А потом Сальери будет собирать с ковра костяшки, разбросанные баловником Моцартом (Альгердас Латепас), и в каждой узнавать написанную ноту: фа, ля, до-диез... И будет бросать их в гипсовую маску, только что снятую с отравленного гения: ля! ля! ля! ля! (это он, конечно, мстит за небрежную похвалу: только что Моцарт мимоходом напел сальериевский мотив — "ла-ла-ла-ла"). Кстати, в гости к Сальери веселый Моцарт явился не с чем-нибудь — с ножкой рояля. И катил ее перед собою, как мальчишка палочкой колесо. То ли помочь хотел, то ли так — от избытка чувств.
Такое колесо появится в "Дон Гуане": железное, гулкое. Его будет долго катать странноватая Девушка, придуманная режиссером (Даля Михалевичюте): то ли судьба Гуана, то ли оплошавший ангел-хранитель, то ли бедная Мери, заглянувшая по-соседски из "Пира во время чумы". Иероглифы Някрошюса обладают разной степенью внятности, этот — смутен.
Центральные, впрочем, ясны всегда: обеззвученной музыке "Моцарта и Сальери" соответствуют параэротические страсти "Каменного гостя" (появляющегося в обличье все той же Девушки). Органом любви для Някрошюса и его актеров стала пятка: звучит комично, но иначе не скажешь. Прикосновения к босой ступне утоляют вожделение и заменяют обладание. Конечно, здесь можно сослаться на текст: Гуан, по Пушкину, влюбляется именно в пятку донны Анны, но театр Някрошюса вряд ли испытывает нужду в текстологических оправданиях. "Ножка", "пятка" — иероглиф любви для дон Гуана (тот же Латепас, который играл Моцарта). Неважно, как протекает свидание Гуана с донной Анной (Виманте Валюкайте, актриса фантастической красоты) — важно, что при этом происходит на уровне ощущения текста, каким жаром пылает сцена.

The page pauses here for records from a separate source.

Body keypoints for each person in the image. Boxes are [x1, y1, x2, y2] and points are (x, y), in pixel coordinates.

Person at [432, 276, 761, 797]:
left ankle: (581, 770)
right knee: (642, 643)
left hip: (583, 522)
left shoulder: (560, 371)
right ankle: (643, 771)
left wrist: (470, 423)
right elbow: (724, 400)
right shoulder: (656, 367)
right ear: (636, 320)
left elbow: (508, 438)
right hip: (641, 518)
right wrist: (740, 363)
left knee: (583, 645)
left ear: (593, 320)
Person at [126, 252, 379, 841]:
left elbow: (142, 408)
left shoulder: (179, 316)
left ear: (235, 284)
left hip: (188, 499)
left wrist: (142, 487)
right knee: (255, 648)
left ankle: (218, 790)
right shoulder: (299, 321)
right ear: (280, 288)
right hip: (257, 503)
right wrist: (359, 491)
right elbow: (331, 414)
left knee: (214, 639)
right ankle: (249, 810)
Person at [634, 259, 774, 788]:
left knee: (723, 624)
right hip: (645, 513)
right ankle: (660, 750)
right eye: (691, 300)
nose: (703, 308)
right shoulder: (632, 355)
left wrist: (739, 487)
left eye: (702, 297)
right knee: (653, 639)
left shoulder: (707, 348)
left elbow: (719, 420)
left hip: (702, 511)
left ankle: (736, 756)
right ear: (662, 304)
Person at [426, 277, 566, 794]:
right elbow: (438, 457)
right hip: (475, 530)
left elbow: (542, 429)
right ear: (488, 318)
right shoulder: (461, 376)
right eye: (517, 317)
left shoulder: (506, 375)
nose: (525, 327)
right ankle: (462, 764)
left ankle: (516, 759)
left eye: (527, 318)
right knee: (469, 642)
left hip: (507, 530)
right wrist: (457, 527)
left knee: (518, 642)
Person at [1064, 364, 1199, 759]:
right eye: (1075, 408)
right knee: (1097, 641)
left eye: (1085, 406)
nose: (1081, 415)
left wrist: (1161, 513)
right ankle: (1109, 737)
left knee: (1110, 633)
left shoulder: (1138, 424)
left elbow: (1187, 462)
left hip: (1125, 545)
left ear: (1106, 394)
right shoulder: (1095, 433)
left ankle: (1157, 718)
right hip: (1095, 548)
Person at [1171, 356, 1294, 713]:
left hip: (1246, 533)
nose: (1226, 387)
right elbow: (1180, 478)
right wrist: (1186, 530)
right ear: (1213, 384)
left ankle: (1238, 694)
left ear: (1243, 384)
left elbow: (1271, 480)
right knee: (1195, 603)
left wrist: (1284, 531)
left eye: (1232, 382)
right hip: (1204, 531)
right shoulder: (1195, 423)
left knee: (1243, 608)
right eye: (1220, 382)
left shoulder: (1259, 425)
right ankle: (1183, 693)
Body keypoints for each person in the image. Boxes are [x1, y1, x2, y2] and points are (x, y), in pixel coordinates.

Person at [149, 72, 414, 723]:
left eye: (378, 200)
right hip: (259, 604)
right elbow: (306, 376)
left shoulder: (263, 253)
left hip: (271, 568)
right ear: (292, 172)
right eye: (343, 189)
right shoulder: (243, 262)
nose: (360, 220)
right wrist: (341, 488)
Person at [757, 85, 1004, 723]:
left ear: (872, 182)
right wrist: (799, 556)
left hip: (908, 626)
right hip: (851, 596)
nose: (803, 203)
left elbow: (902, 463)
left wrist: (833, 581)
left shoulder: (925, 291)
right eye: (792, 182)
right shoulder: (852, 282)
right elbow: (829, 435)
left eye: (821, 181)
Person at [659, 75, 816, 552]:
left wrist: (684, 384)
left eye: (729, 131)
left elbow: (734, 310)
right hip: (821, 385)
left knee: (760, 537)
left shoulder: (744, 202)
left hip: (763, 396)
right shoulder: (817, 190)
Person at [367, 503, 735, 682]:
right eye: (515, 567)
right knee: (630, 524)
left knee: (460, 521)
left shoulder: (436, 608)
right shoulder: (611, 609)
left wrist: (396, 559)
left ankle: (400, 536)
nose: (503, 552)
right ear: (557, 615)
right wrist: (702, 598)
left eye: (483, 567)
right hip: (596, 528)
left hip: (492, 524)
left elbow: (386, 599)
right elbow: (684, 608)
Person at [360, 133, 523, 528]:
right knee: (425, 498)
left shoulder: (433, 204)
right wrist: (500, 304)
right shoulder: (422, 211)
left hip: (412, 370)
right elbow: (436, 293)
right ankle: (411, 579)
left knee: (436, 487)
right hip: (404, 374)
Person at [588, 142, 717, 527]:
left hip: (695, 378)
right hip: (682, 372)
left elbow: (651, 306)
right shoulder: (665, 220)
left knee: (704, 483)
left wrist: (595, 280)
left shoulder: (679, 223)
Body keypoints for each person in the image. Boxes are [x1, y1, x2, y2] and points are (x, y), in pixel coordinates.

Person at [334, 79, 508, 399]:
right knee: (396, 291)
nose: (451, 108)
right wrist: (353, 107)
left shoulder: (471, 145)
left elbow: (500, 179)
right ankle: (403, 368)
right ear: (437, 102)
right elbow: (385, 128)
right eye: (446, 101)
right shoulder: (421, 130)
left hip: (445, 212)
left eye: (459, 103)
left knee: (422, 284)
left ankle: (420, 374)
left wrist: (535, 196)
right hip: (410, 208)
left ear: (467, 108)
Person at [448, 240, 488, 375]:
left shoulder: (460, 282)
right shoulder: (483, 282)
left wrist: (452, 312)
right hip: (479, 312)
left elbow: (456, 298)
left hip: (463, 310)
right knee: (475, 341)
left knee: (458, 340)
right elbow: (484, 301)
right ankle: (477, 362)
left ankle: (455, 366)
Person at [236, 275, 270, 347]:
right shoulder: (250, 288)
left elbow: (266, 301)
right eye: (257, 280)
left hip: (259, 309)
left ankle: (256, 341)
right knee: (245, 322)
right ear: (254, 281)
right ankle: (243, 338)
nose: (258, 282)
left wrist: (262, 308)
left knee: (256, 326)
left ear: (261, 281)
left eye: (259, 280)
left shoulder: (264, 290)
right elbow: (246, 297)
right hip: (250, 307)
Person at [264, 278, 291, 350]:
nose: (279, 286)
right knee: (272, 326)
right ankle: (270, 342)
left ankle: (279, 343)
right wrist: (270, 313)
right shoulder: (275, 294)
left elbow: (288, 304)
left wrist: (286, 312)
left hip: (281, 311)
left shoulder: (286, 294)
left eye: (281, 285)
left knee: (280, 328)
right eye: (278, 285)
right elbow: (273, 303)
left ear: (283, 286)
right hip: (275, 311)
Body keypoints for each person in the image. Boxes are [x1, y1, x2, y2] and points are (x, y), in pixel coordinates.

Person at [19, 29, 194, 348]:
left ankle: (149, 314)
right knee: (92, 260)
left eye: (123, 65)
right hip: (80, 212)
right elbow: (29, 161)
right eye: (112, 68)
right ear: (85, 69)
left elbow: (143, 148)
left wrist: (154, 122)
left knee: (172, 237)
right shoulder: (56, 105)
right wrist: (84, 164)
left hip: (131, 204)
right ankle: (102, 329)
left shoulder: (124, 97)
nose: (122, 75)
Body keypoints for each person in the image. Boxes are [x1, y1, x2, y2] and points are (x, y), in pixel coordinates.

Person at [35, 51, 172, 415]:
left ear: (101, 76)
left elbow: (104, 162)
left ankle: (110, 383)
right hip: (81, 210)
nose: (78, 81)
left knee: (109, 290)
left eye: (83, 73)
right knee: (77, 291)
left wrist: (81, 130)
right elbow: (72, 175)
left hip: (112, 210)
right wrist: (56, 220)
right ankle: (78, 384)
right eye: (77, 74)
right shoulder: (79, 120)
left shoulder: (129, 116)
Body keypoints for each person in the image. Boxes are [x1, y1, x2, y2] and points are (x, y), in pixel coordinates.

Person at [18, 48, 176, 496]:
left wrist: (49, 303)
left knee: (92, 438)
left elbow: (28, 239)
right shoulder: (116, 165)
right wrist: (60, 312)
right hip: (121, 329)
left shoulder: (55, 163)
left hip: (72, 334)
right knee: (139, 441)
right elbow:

Сцена же пылает жаром болезненным, смертельным. Поставив "Чуму" в заглавие спектакля, из последней "маленькой трагедии" Пушкина режиссер ввел в игру лишь фрагмент финала: словесный поединок Председателя и Священника, равных которому не найдется во всей мировой трагической поэзии. "Ступай за мной! — Старик, иди же с миром,/Но проклят будь, кто за тобой пойдет." Слова Вальсингама в спектакле произносит Сальери, слова Священника — детский голос, звучащий в репродукторах. Хотел ли этого Някрошюс, нет ли, но две стихии, делающие человека гением — музыка и любовь — оказались в его спектакле приготовлениями к ожидаемой чуме, пригласительными билетами на последний и достаточно противный "пир духа".
Словно испугавшись собственной логики, Някрошюс присочинил к спектаклю оптимистический финал: поклоны, колокола, танцы, резвая беготня по кругу. Поскольку мы имеем дело с режиссером, подтвердившим свою мощь, нам остается только одно: поверить, что все так и будет.